### DESCRIPTION OF THE TASK:
Counting the line with "## Synthesis and actionable recommendations" as the last one, copy out the lines of the data exactly from the first onward.
==== DATA EXCERPTS ====
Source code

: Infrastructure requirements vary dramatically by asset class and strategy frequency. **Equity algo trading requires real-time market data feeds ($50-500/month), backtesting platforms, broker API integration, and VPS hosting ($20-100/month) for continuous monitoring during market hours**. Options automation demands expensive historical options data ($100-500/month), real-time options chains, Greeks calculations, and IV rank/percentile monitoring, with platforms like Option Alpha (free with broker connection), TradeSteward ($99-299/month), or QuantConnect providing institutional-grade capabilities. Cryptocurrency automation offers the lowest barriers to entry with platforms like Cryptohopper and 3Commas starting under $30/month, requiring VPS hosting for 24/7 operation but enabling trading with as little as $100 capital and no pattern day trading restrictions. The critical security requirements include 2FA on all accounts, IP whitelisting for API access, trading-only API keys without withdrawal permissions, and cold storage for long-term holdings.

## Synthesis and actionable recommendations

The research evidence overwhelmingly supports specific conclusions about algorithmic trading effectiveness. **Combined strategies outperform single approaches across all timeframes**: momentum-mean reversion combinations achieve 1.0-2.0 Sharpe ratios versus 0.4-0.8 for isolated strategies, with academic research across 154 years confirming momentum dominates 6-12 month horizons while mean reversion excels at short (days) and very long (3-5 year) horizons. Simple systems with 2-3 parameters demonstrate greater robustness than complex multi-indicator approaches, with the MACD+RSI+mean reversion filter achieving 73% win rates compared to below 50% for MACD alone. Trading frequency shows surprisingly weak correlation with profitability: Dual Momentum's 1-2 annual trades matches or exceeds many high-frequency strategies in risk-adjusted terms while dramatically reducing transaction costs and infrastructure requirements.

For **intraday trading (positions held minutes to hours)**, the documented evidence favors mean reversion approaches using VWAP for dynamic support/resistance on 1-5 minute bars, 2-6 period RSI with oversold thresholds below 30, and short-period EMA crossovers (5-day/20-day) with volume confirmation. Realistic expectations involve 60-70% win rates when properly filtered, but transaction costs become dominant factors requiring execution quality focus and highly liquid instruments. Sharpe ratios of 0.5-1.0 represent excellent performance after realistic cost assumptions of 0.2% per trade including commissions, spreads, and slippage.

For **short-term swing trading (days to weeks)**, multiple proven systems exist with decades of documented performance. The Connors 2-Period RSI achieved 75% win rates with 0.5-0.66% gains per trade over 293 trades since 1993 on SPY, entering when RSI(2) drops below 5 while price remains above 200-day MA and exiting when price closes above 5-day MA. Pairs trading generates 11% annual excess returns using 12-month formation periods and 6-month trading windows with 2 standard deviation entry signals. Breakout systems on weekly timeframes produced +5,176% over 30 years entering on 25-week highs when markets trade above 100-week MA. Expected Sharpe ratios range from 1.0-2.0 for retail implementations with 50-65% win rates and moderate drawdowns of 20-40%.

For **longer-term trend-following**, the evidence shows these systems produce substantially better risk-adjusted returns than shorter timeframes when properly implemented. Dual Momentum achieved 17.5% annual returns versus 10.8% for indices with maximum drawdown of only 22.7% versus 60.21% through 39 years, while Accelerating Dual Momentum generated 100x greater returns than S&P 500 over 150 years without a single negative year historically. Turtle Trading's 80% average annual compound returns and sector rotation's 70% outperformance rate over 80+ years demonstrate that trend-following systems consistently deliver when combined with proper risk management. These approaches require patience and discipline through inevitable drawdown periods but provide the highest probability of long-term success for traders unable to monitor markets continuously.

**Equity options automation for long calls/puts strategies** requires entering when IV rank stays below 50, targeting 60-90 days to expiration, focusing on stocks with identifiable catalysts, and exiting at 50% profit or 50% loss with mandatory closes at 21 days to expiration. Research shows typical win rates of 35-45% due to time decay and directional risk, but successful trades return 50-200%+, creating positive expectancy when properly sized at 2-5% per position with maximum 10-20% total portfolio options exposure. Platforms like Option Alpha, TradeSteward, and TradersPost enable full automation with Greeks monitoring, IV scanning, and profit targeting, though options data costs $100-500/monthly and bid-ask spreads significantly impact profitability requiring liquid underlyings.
====
### ANSWER:
Source code

: Infrastructure requirements vary dramatically by asset class and strategy frequency. **Equity algo trading requires real-time market data feeds ($50-500/month), backtesting platforms, broker API integration, and VPS hosting ($20-100/month) for continuous monitoring during market hours**. Options automation demands expensive historical options data ($100-500/month), real-time options chains, Greeks calculations, and IV rank/percentile monitoring, with platforms like Option Alpha (free with broker connection), TradeSteward ($99-299/month), or QuantConnect providing institutional-grade capabilities. Cryptocurrency automation offers the lowest barriers to entry with platforms like Cryptohopper and 3Commas starting under $30/month, requiring VPS hosting for 24/7 operation but enabling trading with as little as $100 capital and no pattern day trading restrictions. The critical security requirements include 2FA on all accounts, IP whitelisting for API access, trading-only API keys without withdrawal permissions, and cold storage for long-term holdings.

## Synthesis and actionable recommendations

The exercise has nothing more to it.